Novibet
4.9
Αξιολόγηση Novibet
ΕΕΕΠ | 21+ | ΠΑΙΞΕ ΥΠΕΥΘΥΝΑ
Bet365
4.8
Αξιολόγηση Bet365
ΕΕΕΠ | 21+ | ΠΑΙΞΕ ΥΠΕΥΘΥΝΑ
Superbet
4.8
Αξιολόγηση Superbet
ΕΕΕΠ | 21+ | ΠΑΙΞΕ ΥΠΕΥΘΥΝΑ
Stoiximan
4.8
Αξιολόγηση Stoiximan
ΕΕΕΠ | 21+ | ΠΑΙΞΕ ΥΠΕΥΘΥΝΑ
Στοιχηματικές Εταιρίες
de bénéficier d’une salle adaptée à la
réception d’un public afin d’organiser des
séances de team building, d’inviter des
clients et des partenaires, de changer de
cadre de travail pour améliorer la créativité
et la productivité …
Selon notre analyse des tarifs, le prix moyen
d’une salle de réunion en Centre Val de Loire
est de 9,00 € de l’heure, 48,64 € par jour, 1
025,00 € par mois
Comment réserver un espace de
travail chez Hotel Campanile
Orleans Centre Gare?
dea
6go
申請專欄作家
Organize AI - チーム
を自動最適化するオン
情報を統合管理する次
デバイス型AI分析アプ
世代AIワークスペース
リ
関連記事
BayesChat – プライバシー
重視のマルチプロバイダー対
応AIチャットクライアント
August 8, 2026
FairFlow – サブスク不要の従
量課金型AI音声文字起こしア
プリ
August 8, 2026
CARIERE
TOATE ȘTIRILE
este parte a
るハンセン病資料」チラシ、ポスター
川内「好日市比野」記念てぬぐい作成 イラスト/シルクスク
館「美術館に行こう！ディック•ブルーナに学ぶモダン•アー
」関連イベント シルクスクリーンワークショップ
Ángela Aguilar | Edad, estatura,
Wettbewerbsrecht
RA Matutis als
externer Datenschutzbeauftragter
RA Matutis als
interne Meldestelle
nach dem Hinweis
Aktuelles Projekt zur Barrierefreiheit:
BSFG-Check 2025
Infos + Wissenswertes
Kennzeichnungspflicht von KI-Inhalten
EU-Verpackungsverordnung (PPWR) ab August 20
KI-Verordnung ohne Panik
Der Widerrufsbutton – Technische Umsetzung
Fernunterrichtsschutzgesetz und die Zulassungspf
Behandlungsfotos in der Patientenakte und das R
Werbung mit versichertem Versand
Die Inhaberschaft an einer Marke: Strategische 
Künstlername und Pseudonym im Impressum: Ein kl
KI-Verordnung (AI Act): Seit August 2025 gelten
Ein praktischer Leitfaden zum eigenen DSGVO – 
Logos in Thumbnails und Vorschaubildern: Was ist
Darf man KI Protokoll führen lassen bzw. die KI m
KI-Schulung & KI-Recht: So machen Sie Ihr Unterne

·····

PROBLEM DESCRIPTION — Each entry in the data must be copied exactly.

ANSWER BOX —
Novibet
4.9
Αξιολόγηση Novibet
ΕΕΕΠ | 21+ | ΠΑΙΞΕ ΥΠΕΥΘΥΝΑ
Bet365
4.8
Αξιολόγηση Bet365
ΕΕΕΠ | 21+ | ΠΑΙΞΕ ΥΠΕΥΘΥΝΑ
Superbet
4.8
Αξιολόγηση Superbet
ΕΕΕΠ | 21+ | ΠΑΙΞΕ ΥΠΕΥΘΥΝΑ
Stoiximan
4.8
Αξιολόγηση Stoiximan
ΕΕΕΠ | 21+ | ΠΑΙΞΕ ΥΠΕΥΘΥΝΑ
Στοιχηματικές Εταιρίες
de bénéficier d’une salle adaptée à la
réception d’un public afin d’organiser des
séances de team building, d’inviter des
clients et des partenaires, de changer de
cadre de travail pour améliorer la créativité
et la productivité …
Selon notre analyse des tarifs, le prix moyen
d’une salle de réunion en Centre Val de Loire
est de 9,00 € de l’heure, 48,64 € par jour, 1
025,00 € par mois
Comment réserver un espace de
travail chez Hotel Campanile
Orleans Centre Gare?
dea
6go
申請專欄作家
Organize AI - チーム
を自動最適化するオン
情報を統合管理する次
デバイス型AI分析アプ
世代AIワークスペース
リ
関連記事
BayesChat – プライバシー
重視のマルチプロバイダー対
応AIチャットクライアント
August 8, 2026
FairFlow – サブスク不要の従
量課金型AI音声文字起こしア
プリ
August 8, 2026
CARIERE
TOATE ȘTIRILE
este parte a
るハンセン病資料」チラシ、ポスター
川内「好日市比野」記念てぬぐい作成 イラスト/シルクスク
館「美術館に行こう！ディック•ブルーナに学ぶモダン•アー
」関連イベント シルクスクリーンワークショップ
Ángela Aguilar | Edad, estatura,
Wettbewerbsrecht
RA Matutis als
externer Datenschutzbeauftragter
RA Matutis als
interne Meldestelle
nach dem Hinweis
Aktuelles Projekt zur Barrierefreiheit:
BSFG-Check 2025
Infos + Wissenswertes
Kennzeichnungspflicht von KI-Inhalten
EU-Verpackungsverordnung (PPWR) ab August 20
KI-Verordnung ohne Panik
Der Widerrufsbutton – Technische Umsetzung
Fernunterrichtsschutzgesetz und die Zulassungspf
Behandlungsfotos in der Patientenakte und das R
Werbung mit versichertem Versand
Die Inhaberschaft an einer Marke: Strategische 
Künstlername und Pseudonym im Impressum: Ein kl
KI-Verordnung (AI Act): Seit August 2025 gelten
Ein praktischer Leitfaden zum eigenen DSGVO – 
Logos in Thumbnails und Vorschaubildern: Was ist
Darf man KI Protokoll führen lassen bzw. die KI m
KI-Schulung & KI-Recht: So machen Sie Ihr Unterne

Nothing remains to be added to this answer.